Frau Präsidentin! Meine Damen und Herren! Niclas Herbst hat die Rahmenbedingungen benannt, hat im Grunde die Dinge gesagt, die wir mit dem Antrag anstoßen wollen. Wir wollen in die Diskussion hineinkommen. Lassen Sie mich mich deshalb auf wenige Punkte beschränken.

Mehrere Hunderttausend Wissenschaftler in Europa fehlen. Um erfolgreich am weltweit existierenden Wettbewerb von Technologie und Wissenschaft teilnehmen zu können, müssen wir Nachwuchsschulung betreiben. Wenn wir die immer wieder geforderte Entwicklung hin zur europäischen Wissensgesellschaft umsetzen wollen, brauchen wir eine neue Dynamik.

Wir wollen nicht nur einen ökonomischen Binnenmarkt, wir wollen auch einen neuen Binnenmarkt für Forschung und Wissenschaft in Europa mit dem Ziel, auch regionale Forschungsprogramme und Strategien zu initiieren und zu fördern.

Noch immer gilt aber europaweit: Forscher stoßen auf bürokratische Hindernisse, die ihrer beruflichen Entwicklung im Weg stehen. Unternehmen finden

es schwierig, Partnerschaften übrigens auch grenzüberschreitend - mit Hochschulen aufzubauen.
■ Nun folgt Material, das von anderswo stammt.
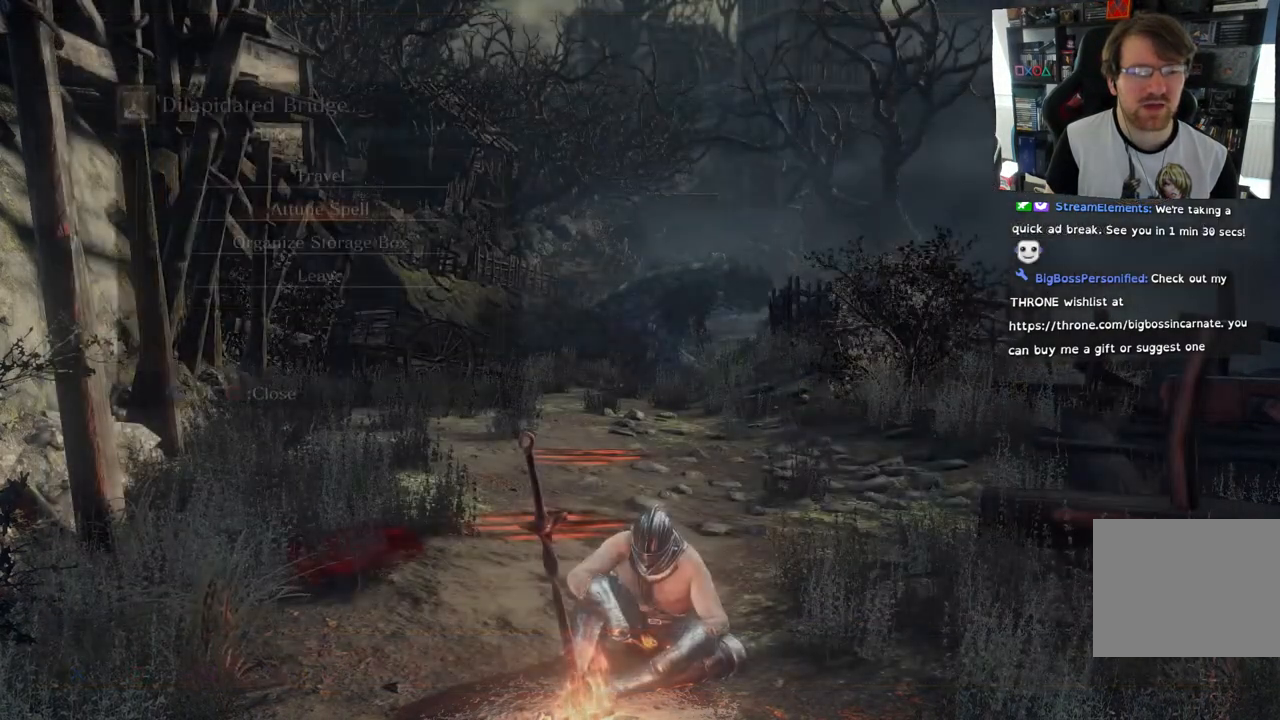
{"buttons": [], "left_stick": "center", "right_stick": "center", "events": [[117, "DPAD_DOWN", "down"], [283, "DPAD_DOWN", "up"]]}
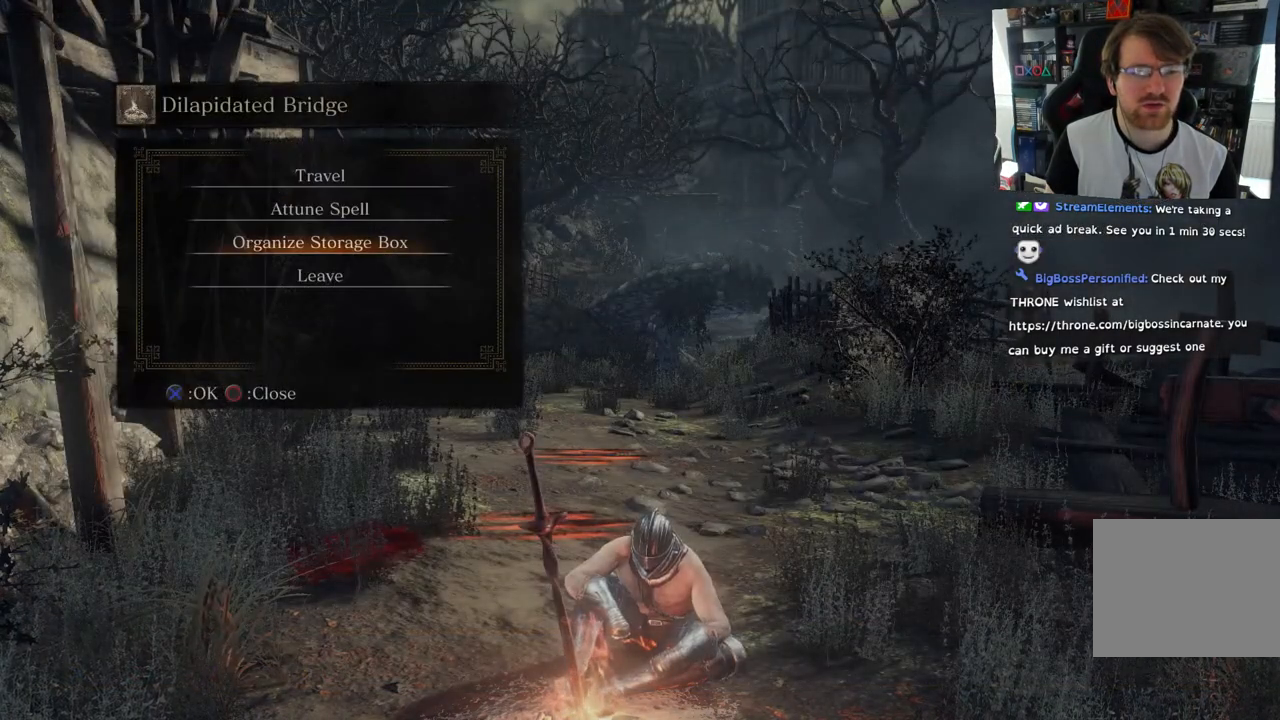
{"buttons": [], "left_stick": "center", "right_stick": "center", "events": []}
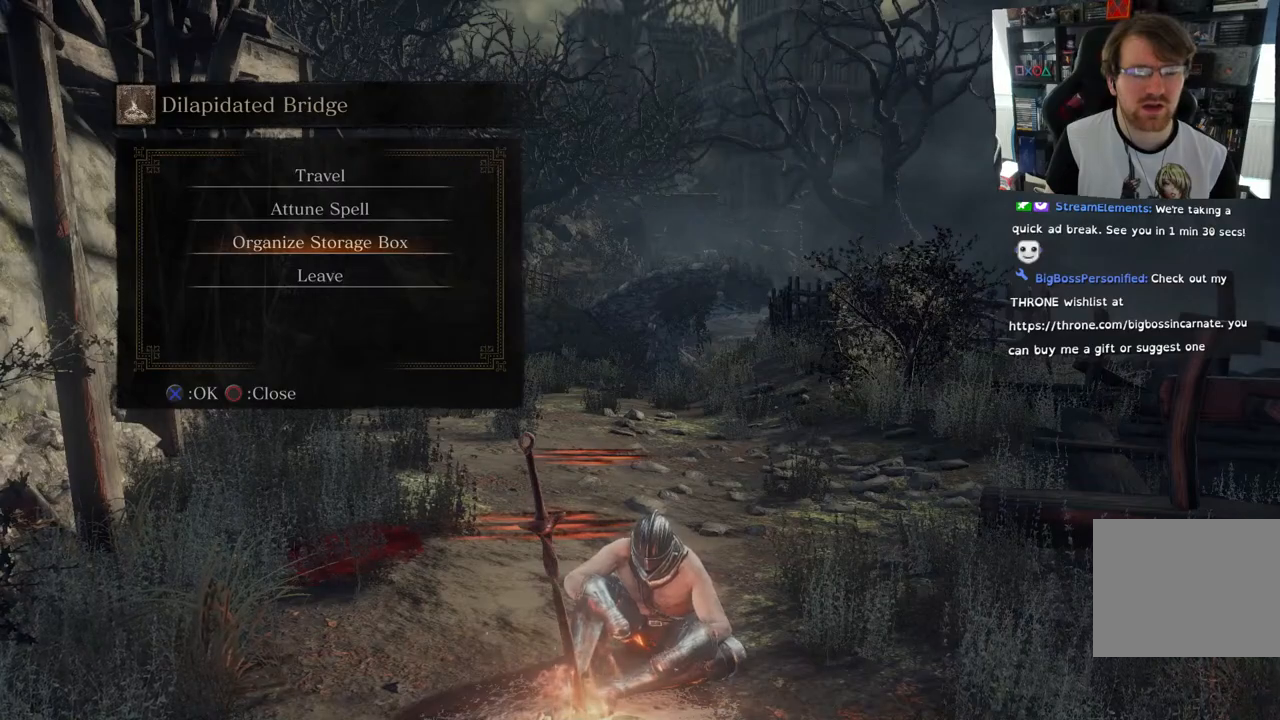
{"buttons": [], "left_stick": "center", "right_stick": "center", "events": [[300, "CIRCLE", "down"], [433, "CIRCLE", "up"]]}
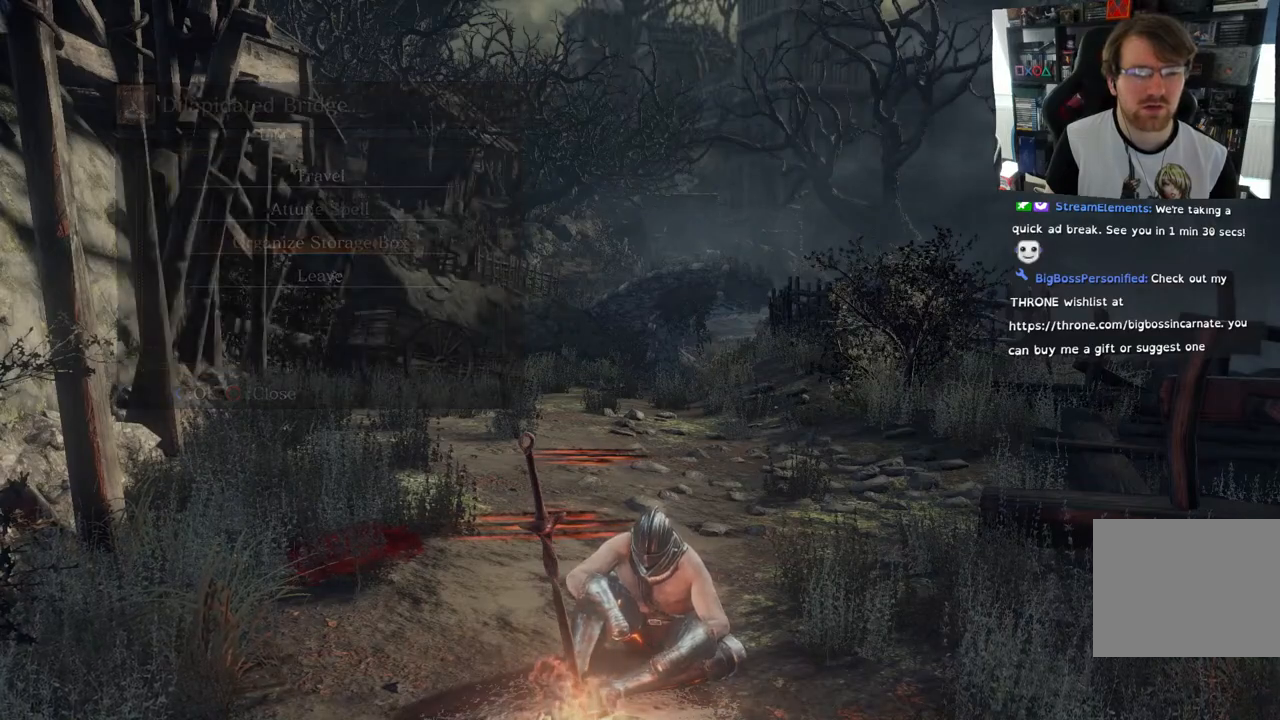
{"buttons": [], "left_stick": "center", "right_stick": "center", "events": []}
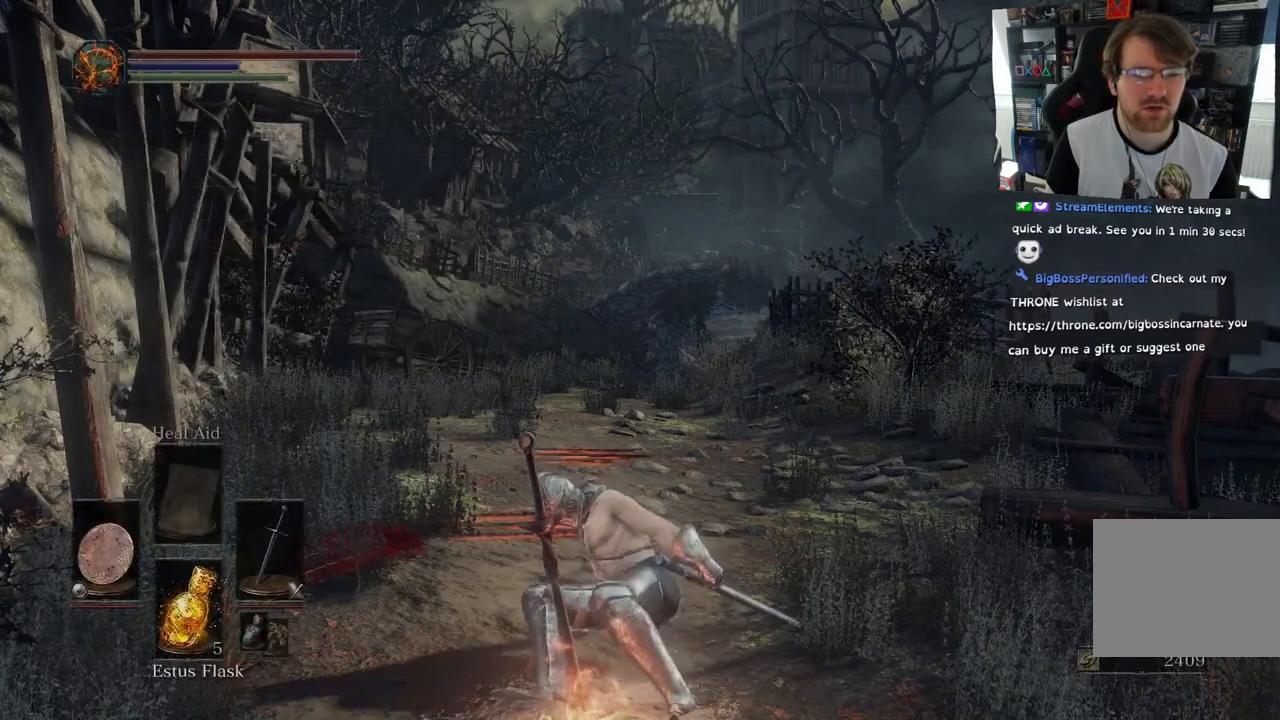
{"buttons": [], "left_stick": "center", "right_stick": "left", "events": [[117, "right_stick", "left"]]}
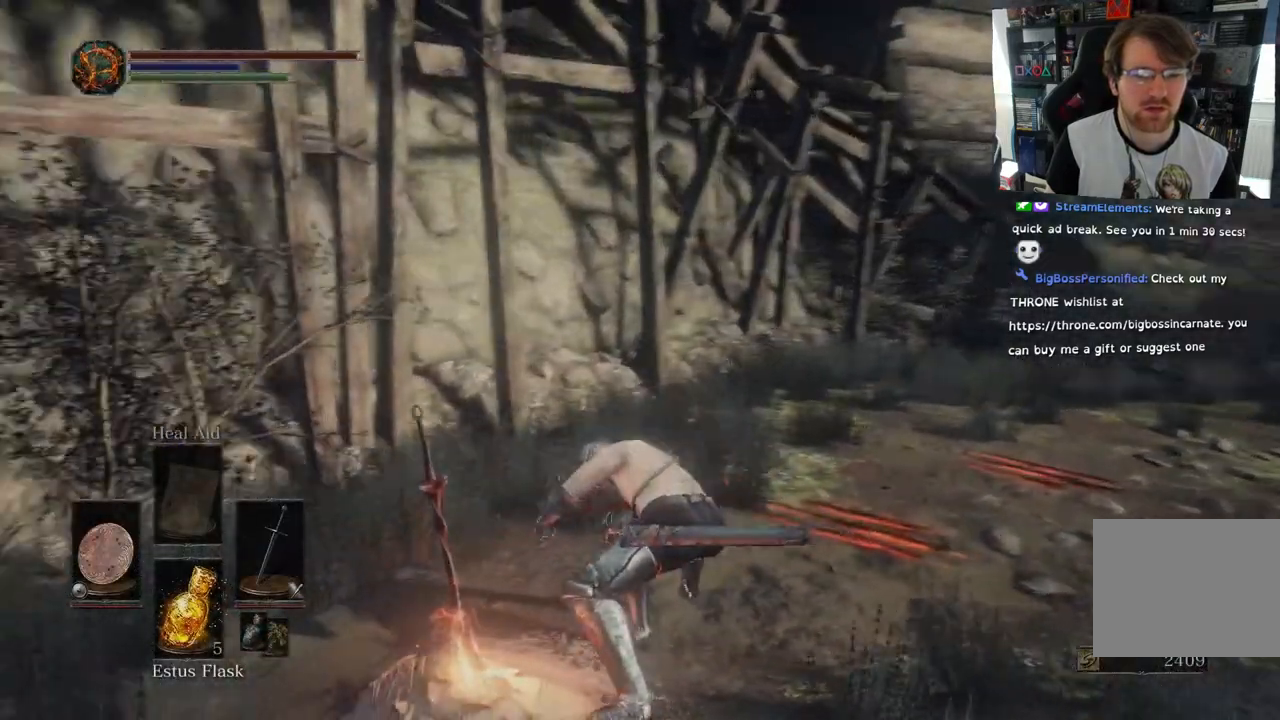
{"buttons": ["L2"], "left_stick": "up-left", "right_stick": "left", "events": [[467, "L2", "down"], [467, "left_stick", "up-left"]]}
Die europäische, die nationale und damit auch die regionale Forschungsfinanzierung sind noch besser zu koordinieren und abzustimmen.

Schleswig-Holstein ist aber Teil des europäischen Forschungsraumes und deshalb werden wir auch neue Wege aufzeigen, die wir auf der Grundlage dieses Grünbuches entwickeln können.

Ich möchte mich an dieser Stelle auf einen Punkt beschränken. Es gibt zurzeit 41 Partnerschaften schleswig-holsteinischer Universitäten mit Hochschulen in Europa, Asien und den USA. Diese Partnerschaften im Sinn einer kontinuierlichen und abgestimmten Wissenschaftsinitiative zu gestalten und eventuell mit europäischen Mitteln zu fördern, das wäre eine Chance, unseren regionalen Forschungsrahmen stärker international und europäisch zu öffnen. Vorstellbar wäre, die Universitäten unserer Partnerregionen in Dänemark, Polen, Schweden und Russland in ein solches Konzept einzubinden.

Im übrigen unterstützt das Grünbuch diese wissenschaftliche Zusammenarbeit und schafft auch über das 7. Forschungsrahmenprogramm Anreize, solche übernationalen Wissenschaftskooperationen auf den Weg zu bringen. Das gilt insbesondere auch für die Spitzenforschung. Basis für eine solche Zusammenarbeit wäre daher auch unser Exellenz-ClusterProjekt „Future Ocean“, das wir noch stärker auf der europäischen Ebene einbringen sollten.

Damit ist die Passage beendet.